The last two weeks have seen a steady increase in the rolling weekly total, although it is lower than other areas that have restrictions in place.
The cases are not confined to a specific area but are across the city, and the data shows that adults under 40 account for half.
With schools set to reopen next week, people are being urged remain vigilant to help try and avoid cases in the community and in schools and colleges.
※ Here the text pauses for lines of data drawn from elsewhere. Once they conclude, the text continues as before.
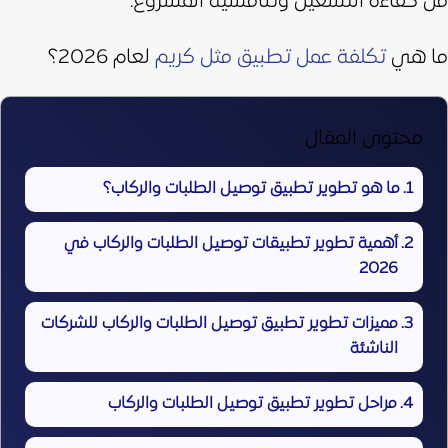
من كفاءة التشغيل وتنافسية المشروع.
ما هي
تكلفة عمل تطبيق مثل كريم
لعام 2026؟
محتوى المقال
ما هو تطوير تطبيق توصيل الطلبات والركاب؟
أهمية تطوير تطبيقات توصيل الطلبات والركاب في
2026
مميزات تطوير تطبيق توصيل الطلبات والركاب للشركات
الناشئة
مراحل تطوير تطبيق توصيل الطلبات والركاب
As a result, a renewed appeal is being made, particularly to under 40s, to:
· Stick to social distancing – two metres whenever possible
· Wear face coverings in confined spaces, supermarkets and on public transport
· Use face coverings properly – from over the nose to under the chin, and avoid contamination when putting on and taking off
· Wash hands regularly
· Abide by the limits on household numbers
· Get tested if they have symptoms via the NHS website or calling 119
More information about symptoms – which include a continuous cough, high temperature and loss of taste and smells – is available at www.nhs.uk/coronavirus.
The number of confirmed cases per ward in Liverpool is available here.
Director of Public Health, Matt Ashton, said: “It is really important that as schools start to reopen and more workplaces are getting back to normal, we all take responsibility and follow the guidance to limit the spread of cases as far as possible.
“We have worked really hard with schools over the last few months to put in place measures to make sure they are as safe as possible for our young people.
“The big risk is infection coming in to the school through the community, for example through people who don’t know they are carrying it mixing with staff or pupils outside and it infecting them. It is therefore essential that we all socially distance whenever possible, and when not , use face coverings
“This is not about us as individuals, this is about our children’s education, their future prospects and their emotional wellbeing.”
Councillor Paul Brant, Cabinet member for public health, said: “Communities have been absolutely brilliant in working with us to try and make sure we keep the number of cases low. It is really important we don’t let the sacrifices and progress of the last few months go to waste.
“This is about us all working together to protect each other, making sure we are not complacent and keeping cases under control. Every single one of us has a responsibility to others.”